In the inexorable logic of the bloody code, the new penalty for organising or abetting an abortion post ‘quickening’ had to be death. It had previously been a common law misdemeanour, and the application and meaning of the earlier 1624 statue was unclear. This explains Justice Kendall’s reluctance to have anything to do with the abortion allegation in 1801. A more severe tariff was needed to differentiate it from the newly created crime.
An examination of the law after 1803 shows that it was not often used on women trying to control their fertility, which were by definition private event. It was mostly used when men fell out and wounded each other with knives and cutlasses, or when drunken individuals waved their guns in the streets. Those who wished to intimidate people with violence before robbing them would have to think twice, although in reality the death sentence was hardly ever applied. In a society where murder, attempted murder and writing an anonymous letter threatening murder all carried the same death penalty, there had to be a degree of leniency.
In January 1804 a Mr Corneille and Mr Draper were capitally convicted of wounding police constable J Boardman with a cutlass as he raided as disorderly house in Hatton Garden. In the same year Hugh Evans was found guilty under Ellenborough’s Act of maiming Elizabeth Palmer and slashing her face until she was unrecognisable. He was one of a gang of three who had intimidated Palmer and her boyfriend with a “What are you nosing at?. John Robinson of the 7 Regiment of Dragoon Guards did similar damage in the same year to a fellow soldier. Only nineteen year old Hugh Evans was executed in 1804 for a his motiveless and vicious crime. On average one person per year (out of about 100 executions a year) was executed per year for cutting and maiming in the late Georgian period.

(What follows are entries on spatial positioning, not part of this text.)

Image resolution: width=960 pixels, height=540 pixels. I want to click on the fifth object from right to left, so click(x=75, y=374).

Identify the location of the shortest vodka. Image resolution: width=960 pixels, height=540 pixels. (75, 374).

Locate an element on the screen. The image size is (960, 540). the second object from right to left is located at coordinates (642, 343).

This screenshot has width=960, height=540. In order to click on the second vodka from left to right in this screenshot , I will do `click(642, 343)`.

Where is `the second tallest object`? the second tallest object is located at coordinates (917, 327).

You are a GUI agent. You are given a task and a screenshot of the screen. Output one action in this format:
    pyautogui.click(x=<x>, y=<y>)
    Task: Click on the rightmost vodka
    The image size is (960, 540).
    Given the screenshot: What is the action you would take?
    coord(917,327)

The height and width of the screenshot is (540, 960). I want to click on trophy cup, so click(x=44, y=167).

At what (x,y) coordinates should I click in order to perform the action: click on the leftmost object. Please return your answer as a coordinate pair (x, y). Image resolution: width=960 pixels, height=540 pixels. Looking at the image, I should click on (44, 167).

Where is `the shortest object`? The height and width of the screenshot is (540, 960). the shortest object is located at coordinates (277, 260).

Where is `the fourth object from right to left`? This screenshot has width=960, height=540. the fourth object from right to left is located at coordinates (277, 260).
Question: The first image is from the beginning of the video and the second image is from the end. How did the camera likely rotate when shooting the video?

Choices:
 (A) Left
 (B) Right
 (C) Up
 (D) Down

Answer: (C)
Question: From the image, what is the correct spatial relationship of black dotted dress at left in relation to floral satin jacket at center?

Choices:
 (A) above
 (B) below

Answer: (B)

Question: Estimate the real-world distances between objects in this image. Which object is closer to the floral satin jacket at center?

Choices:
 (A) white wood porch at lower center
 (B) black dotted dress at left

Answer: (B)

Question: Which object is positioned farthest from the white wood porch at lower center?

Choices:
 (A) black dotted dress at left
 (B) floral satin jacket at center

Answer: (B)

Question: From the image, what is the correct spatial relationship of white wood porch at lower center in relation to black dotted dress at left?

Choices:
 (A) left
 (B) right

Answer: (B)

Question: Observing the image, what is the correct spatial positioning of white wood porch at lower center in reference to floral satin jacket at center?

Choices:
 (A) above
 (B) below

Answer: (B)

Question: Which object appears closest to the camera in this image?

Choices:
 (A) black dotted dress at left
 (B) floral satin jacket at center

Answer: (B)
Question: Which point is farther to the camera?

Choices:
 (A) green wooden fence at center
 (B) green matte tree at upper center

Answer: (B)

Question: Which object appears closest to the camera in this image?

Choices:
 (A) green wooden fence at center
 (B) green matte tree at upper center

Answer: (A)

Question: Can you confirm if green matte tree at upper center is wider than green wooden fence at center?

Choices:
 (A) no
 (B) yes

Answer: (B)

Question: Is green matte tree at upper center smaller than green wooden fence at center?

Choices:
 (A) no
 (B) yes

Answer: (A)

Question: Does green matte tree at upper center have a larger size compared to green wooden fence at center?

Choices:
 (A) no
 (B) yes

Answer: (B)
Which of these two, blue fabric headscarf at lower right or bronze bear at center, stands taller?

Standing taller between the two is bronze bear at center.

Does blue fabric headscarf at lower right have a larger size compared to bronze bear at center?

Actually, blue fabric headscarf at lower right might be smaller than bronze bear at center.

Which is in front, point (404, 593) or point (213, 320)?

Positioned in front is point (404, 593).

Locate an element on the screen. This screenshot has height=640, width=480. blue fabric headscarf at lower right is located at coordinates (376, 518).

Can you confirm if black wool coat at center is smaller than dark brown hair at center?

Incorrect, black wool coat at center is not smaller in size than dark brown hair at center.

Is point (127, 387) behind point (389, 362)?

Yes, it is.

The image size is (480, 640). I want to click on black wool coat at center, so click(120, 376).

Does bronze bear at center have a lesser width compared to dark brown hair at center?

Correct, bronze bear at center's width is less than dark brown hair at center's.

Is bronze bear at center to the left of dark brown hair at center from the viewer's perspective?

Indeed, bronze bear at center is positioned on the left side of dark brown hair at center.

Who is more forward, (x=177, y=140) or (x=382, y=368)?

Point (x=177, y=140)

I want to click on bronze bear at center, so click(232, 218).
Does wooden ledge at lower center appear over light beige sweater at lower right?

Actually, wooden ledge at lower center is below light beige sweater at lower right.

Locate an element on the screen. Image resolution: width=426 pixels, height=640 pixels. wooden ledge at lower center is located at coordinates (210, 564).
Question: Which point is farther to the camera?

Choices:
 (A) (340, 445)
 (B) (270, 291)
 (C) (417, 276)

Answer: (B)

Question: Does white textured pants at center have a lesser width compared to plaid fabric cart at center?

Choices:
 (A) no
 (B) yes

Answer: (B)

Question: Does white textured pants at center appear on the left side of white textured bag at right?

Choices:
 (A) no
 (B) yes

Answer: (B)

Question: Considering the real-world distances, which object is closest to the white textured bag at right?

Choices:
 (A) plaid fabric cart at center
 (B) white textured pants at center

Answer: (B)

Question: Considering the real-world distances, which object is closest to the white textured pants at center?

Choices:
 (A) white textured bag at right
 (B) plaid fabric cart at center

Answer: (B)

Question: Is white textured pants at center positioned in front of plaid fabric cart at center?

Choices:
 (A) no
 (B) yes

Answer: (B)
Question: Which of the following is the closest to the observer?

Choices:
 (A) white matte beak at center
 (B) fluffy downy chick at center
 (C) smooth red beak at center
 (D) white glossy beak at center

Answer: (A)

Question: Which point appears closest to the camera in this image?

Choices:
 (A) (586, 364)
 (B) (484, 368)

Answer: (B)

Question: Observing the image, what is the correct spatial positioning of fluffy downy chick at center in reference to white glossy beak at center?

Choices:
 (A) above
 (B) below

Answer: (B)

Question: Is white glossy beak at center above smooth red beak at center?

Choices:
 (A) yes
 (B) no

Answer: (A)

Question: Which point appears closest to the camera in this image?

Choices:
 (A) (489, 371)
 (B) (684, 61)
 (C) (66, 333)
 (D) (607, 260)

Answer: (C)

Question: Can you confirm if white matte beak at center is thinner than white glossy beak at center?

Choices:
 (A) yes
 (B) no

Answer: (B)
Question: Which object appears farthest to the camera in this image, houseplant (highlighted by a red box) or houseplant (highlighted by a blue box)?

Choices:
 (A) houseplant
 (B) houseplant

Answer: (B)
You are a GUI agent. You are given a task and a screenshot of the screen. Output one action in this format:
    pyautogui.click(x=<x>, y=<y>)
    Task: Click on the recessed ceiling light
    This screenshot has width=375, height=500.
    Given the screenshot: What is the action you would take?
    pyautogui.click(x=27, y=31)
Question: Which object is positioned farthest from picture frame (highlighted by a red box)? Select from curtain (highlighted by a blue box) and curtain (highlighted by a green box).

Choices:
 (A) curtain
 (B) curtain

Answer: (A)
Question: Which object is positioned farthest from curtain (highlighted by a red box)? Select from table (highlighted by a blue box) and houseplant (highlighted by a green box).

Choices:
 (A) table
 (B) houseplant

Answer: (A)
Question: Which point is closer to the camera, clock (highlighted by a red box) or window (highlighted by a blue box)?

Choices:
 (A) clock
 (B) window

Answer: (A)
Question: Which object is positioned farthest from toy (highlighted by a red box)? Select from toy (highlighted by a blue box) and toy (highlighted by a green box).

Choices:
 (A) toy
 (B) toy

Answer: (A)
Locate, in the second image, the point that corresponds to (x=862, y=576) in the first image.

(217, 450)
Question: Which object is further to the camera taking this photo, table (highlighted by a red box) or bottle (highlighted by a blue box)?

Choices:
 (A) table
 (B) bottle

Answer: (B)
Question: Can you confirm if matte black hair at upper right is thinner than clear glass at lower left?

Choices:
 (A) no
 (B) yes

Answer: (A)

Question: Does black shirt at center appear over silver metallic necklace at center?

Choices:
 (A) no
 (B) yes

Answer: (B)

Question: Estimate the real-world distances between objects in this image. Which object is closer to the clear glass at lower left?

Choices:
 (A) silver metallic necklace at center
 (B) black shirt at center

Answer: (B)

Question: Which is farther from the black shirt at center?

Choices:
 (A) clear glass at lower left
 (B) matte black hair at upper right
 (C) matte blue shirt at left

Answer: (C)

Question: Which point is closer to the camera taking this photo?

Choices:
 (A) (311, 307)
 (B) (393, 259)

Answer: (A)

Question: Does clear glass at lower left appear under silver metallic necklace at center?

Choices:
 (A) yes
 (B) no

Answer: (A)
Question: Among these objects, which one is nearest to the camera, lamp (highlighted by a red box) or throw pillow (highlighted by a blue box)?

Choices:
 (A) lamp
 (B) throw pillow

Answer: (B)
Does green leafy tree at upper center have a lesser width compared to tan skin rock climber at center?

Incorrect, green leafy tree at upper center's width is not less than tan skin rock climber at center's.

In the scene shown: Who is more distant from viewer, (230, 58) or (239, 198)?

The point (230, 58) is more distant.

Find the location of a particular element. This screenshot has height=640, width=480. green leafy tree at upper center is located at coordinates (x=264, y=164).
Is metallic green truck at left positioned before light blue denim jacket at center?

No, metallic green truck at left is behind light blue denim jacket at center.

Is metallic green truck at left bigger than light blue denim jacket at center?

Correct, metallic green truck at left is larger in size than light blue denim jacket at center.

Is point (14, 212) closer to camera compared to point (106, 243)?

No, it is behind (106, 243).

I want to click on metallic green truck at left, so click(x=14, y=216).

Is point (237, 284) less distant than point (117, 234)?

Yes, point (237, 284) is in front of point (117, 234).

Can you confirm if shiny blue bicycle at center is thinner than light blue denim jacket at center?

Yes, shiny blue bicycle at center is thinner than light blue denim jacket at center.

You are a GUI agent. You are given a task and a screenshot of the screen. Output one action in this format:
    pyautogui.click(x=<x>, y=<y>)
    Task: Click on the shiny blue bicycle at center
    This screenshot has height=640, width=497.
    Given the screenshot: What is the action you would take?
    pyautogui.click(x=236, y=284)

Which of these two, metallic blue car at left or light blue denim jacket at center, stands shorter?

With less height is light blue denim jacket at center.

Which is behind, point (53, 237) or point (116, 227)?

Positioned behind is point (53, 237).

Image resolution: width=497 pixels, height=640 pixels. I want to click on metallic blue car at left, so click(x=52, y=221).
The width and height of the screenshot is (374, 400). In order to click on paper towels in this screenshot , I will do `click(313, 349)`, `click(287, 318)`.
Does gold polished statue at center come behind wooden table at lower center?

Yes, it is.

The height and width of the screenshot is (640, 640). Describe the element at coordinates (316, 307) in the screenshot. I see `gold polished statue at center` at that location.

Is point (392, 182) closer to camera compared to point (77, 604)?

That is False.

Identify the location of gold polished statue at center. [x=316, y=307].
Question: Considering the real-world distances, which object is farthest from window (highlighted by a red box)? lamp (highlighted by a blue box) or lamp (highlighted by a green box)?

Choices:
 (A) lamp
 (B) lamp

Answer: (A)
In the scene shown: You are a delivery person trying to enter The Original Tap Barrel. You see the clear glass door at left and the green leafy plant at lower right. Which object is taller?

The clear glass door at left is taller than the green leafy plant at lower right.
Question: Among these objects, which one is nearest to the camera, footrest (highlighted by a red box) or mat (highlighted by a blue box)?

Some women were convicted under this law. The 1803 Act raised the bar of proof against a women who was thought to have killed her child at birth. The prosecution now had to prove that it was born alive rather than the women prove it was born dead. Any slight doubt would acquit the defendant of infanticide, so a new crime of concealment of birth was introduced with a tariff of two years imprisonment. The case below is from 1808;
Ellenborough’s Law almost was particularly difficult for powerless females, such as domestic servants, who did not have the support network to do something about their pregnancy at an earlier time. I have written about another example, that of Mary Fordham, here.
There were other cases. In 1809 Thomas Newton was found guilty of poisoning Elizabeth Turner in order to prompt a miscarriage and was given three years in prison and a fine of £100. The judge made it plain that it would have been the death penalty if she had been quick with child. Oddly, he was spared transportation because Elizabeth had cooperated with him and survived the attack.